→ **EXTRACT TO READ**:
↓

Campaigns and activities
Two aspects of this article have been examined;
In the Republic of Slovenia we have the national railway. Blind and visually impaired people pay full ticket price (they can also benefit from regular discounts offered by the railways for each group of passengers, such as students, pensioners, etc.) and their guides travel free. Identification document for the blind and partially sighted person is the membership card, issued by the Union of the Blind and Partially Sighted of Slovenia.
Same as the national rail travel.
We don't have urban rail system, only buses.
If the Slovenian resident buys a (return) ticket here in Slovenia for his travel abroad, the same rules apply as for national rail travel, which means he pays a full price and the guide travels for free. In three or four bigger cities in Slovenia visually impaired people can ask for assistance, but he needs to order it at least two days in advance. In this case, he is not entitled to a free ticket for the guide.

↑

→ **BRIEF 1**:
Answer these questions about the text on rail travel for blind and visually impaired people in Slovenia.
(a) Who issues the membership card that serves as the identification document?
(b) What does the text say exists instead of an urban rail system?
(c) How far in advance must a visually impaired person order assistance in the bigger cities?

→ **SOURCE RECORDS**:
↓

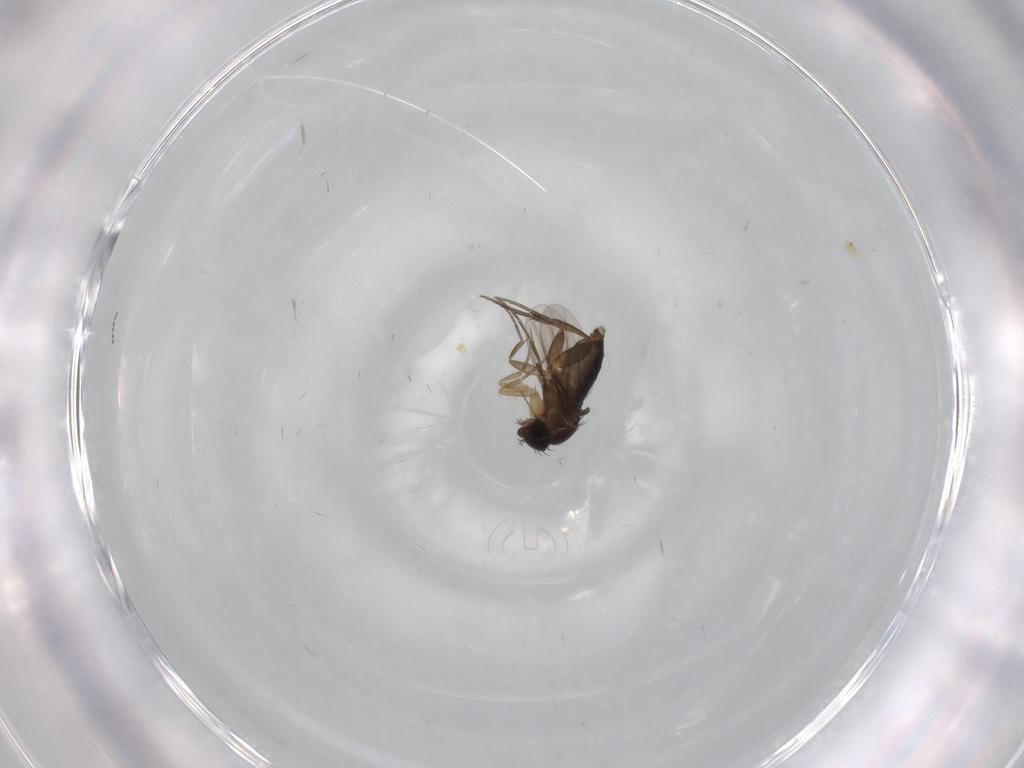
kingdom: Animalia
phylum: Arthropoda
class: Insecta
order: Diptera
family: Cecidomyiidae
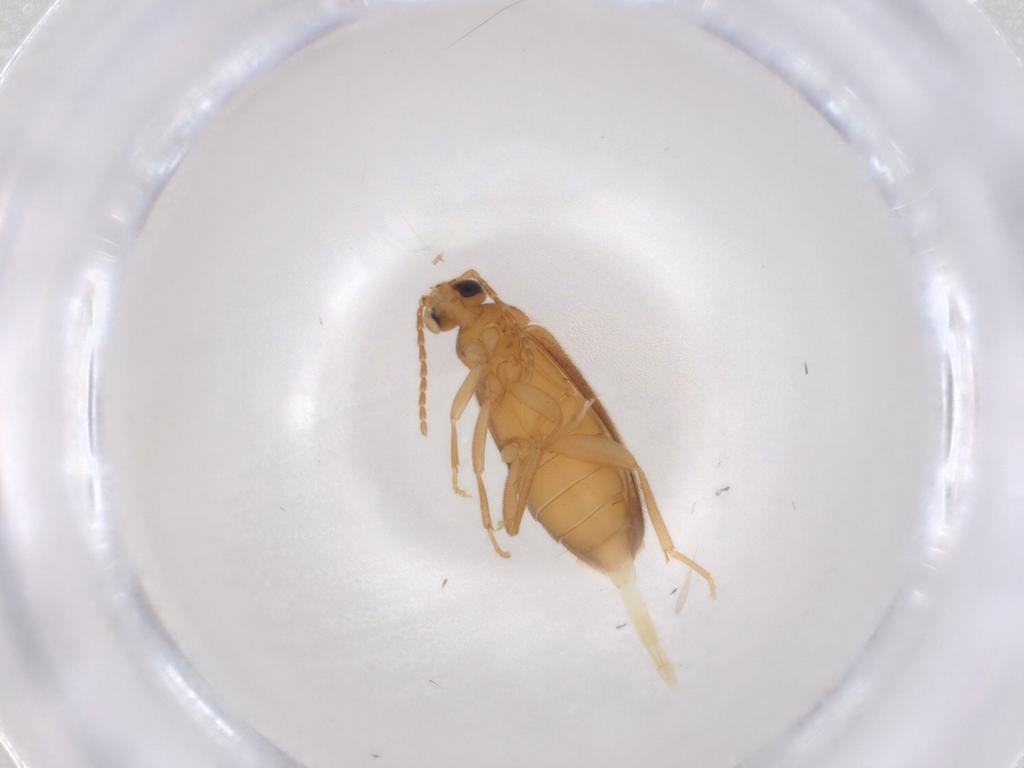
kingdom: Animalia
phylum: Arthropoda
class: Insecta
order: Coleoptera
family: Scraptiidae
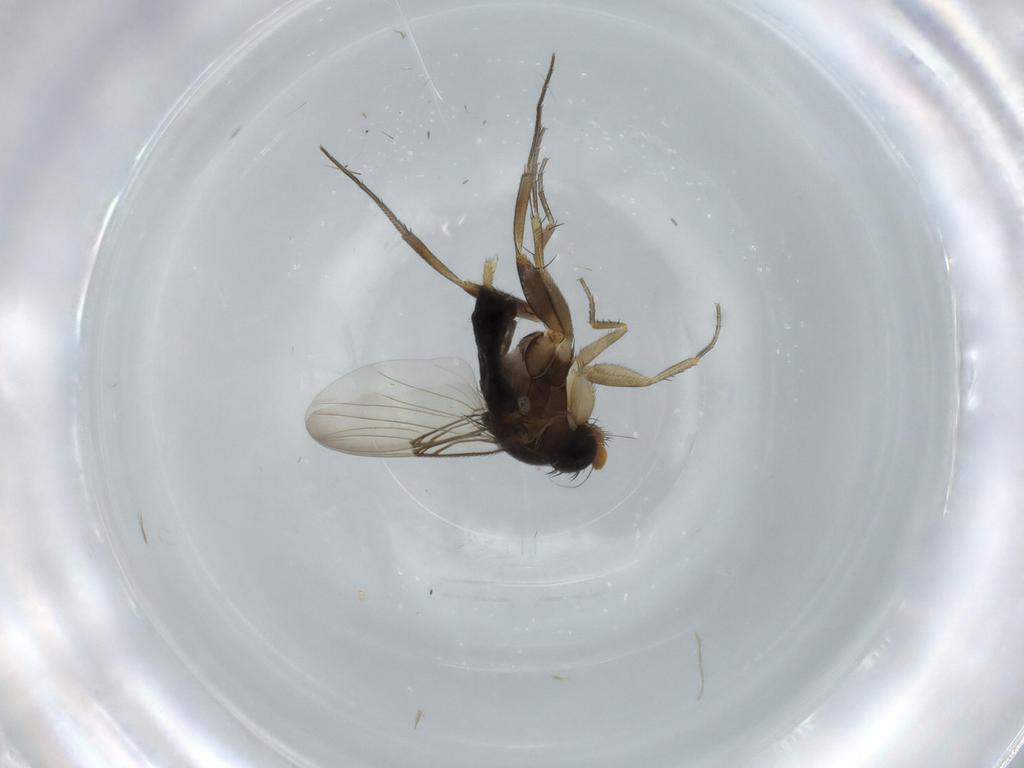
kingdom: Animalia
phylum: Arthropoda
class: Insecta
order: Diptera
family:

↑

→ **BRIEF 2**: Return every line of the entries above, the ones naming living things by kingdom, phylum, class, order and family, exactly as they stand. Leave the pictures out of your answer.

→ **FULL SOLUTION 1**:
(a) The Union of the Blind and Partially Sighted of Slovenia.
(b) Only buses.
(c) At least two days.

→ **FULL SOLUTION 2**:
kingdom: Animalia
phylum: Arthropoda
class: Insecta
order: Diptera
family: Cecidomyiidae
kingdom: Animalia
phylum: Arthropoda
class: Insecta
order: Coleoptera
family: Scraptiidae
kingdom: Animalia
phylum: Arthropoda
class: Insecta
order: Diptera
family:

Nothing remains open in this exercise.